§ Materials provided

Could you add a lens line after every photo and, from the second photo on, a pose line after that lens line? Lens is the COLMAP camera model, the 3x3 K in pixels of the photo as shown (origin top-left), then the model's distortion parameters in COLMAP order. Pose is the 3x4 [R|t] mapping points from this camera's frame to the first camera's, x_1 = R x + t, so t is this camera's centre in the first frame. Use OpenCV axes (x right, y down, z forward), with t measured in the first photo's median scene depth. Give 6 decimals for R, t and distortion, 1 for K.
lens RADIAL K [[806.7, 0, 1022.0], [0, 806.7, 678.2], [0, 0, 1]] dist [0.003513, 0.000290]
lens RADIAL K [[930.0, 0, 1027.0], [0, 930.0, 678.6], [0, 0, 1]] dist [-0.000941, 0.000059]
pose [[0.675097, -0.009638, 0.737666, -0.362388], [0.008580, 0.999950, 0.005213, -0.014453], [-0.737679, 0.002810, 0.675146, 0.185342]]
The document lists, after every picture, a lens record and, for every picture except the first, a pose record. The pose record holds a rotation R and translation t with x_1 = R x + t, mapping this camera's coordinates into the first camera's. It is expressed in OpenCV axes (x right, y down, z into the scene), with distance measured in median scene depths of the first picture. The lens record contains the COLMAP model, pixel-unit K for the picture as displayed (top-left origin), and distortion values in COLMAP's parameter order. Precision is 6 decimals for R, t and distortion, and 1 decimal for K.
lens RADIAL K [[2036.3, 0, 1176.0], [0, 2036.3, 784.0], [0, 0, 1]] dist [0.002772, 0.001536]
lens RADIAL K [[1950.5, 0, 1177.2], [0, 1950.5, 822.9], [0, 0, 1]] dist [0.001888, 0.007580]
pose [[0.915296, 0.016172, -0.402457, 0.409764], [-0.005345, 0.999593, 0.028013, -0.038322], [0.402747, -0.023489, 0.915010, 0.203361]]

§ Assignment
Please restate every record above word for word.

§ Exercise result
Could you add a lens line after every photo and, from the second photo on, a pose line after that lens line? Lens is the COLMAP camera model, the 3x3 K in pixels of the photo as shown (origin top-left), then the model's distortion parameters in COLMAP order. Pose is the 3x4 [R|t] mapping points from this camera's frame to the first camera's, x_1 = R x + t, so t is this camera's centre in the first frame. Use OpenCV axes (x right, y down, z forward), with t measured in the first photo's median scene depth. Give 6 decimals for R, t and distortion, 1 for K.
lens RADIAL K [[806.7, 0, 1022.0], [0, 806.7, 678.2], [0, 0, 1]] dist [0.003513, 0.000290]
lens RADIAL K [[930.0, 0, 1027.0], [0, 930.0, 678.6], [0, 0, 1]] dist [-0.000941, 0.000059]
pose [[0.675097, -0.009638, 0.737666, -0.362388], [0.008580, 0.999950, 0.005213, -0.014453], [-0.737679, 0.002810, 0.675146, 0.185342]]
The document lists, after every picture, a lens record and, for every picture except the first, a pose record. The pose record holds a rotation R and translation t with x_1 = R x + t, mapping this camera's coordinates into the first camera's. It is expressed in OpenCV axes (x right, y down, z into the scene), with distance measured in median scene depths of the first picture. The lens record contains the COLMAP model, pixel-unit K for the picture as displayed (top-left origin), and distortion values in COLMAP's parameter order. Precision is 6 decimals for R, t and distortion, and 1 decimal for K.
lens RADIAL K [[2036.3, 0, 1176.0], [0, 2036.3, 784.0], [0, 0, 1]] dist [0.002772, 0.001536]
lens RADIAL K [[1950.5, 0, 1177.2], [0, 1950.5, 822.9], [0, 0, 1]] dist [0.001888, 0.007580]
pose [[0.915296, 0.016172, -0.402457, 0.409764], [-0.005345, 0.999593, 0.028013, -0.038322], [0.402747, -0.023489, 0.915010, 0.203361]]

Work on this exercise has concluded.